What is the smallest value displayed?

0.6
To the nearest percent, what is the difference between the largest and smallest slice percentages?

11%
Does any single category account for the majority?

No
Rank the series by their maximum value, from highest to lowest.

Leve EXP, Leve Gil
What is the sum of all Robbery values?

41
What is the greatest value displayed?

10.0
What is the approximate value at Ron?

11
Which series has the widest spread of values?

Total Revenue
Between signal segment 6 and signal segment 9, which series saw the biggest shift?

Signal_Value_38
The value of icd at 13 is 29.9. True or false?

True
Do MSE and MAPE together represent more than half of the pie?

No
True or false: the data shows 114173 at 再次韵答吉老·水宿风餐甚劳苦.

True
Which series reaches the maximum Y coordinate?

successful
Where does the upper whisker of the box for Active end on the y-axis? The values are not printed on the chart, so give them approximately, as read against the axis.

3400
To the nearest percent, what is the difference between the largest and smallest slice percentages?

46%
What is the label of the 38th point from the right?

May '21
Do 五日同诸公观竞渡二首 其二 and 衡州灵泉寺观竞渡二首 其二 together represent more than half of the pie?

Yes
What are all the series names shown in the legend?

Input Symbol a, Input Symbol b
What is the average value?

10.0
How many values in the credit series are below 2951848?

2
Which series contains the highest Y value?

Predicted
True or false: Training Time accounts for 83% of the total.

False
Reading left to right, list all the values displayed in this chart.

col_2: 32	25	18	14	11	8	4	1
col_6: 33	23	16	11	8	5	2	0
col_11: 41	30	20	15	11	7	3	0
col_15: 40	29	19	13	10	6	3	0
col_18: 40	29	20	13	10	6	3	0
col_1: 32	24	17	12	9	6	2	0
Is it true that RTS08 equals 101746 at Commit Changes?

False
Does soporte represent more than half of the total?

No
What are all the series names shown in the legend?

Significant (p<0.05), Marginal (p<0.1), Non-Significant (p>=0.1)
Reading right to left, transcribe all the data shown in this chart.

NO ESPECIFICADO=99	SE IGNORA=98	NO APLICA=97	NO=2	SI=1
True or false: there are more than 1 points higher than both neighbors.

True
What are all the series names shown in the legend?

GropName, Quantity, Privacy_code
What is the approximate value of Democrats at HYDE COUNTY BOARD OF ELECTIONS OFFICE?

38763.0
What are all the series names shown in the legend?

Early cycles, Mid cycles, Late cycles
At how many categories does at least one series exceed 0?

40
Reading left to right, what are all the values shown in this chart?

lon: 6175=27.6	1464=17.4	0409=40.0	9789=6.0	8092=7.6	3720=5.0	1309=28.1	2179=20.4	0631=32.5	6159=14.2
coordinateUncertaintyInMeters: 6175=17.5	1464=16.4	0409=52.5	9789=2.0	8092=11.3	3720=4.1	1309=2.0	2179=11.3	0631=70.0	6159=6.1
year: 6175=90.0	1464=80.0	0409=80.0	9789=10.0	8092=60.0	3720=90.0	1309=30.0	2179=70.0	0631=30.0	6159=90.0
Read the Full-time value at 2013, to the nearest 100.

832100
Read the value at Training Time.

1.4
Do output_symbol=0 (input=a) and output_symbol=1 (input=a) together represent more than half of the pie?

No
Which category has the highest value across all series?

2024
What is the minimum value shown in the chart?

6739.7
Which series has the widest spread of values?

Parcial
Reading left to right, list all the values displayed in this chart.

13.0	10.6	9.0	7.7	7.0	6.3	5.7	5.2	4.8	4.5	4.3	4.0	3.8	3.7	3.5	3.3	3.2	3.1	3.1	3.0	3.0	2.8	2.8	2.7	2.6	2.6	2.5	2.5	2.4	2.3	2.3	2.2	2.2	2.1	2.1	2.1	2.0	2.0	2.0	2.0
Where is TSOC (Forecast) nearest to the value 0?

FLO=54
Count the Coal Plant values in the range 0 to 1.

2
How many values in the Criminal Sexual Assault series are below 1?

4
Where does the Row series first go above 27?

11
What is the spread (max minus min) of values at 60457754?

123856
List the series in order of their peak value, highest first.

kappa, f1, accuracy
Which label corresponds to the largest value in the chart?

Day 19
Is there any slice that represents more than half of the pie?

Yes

___

Activity:
Extract every line of the items above that contains the string "more", matching uppercase and lowercase exactly.

Task output:
Do MSE and MAPE together represent more than half of the pie?
Do 五日同诸公观竞渡二首 其二 and 衡州灵泉寺观竞渡二首 其二 together represent more than half of the pie?
Does soporte represent more than half of the total?
True or false: there are more than 1 points higher than both neighbors.
Do output_symbol=0 (input=a) and output_symbol=1 (input=a) together represent more than half of the pie?
Is there any slice that represents more than half of the pie?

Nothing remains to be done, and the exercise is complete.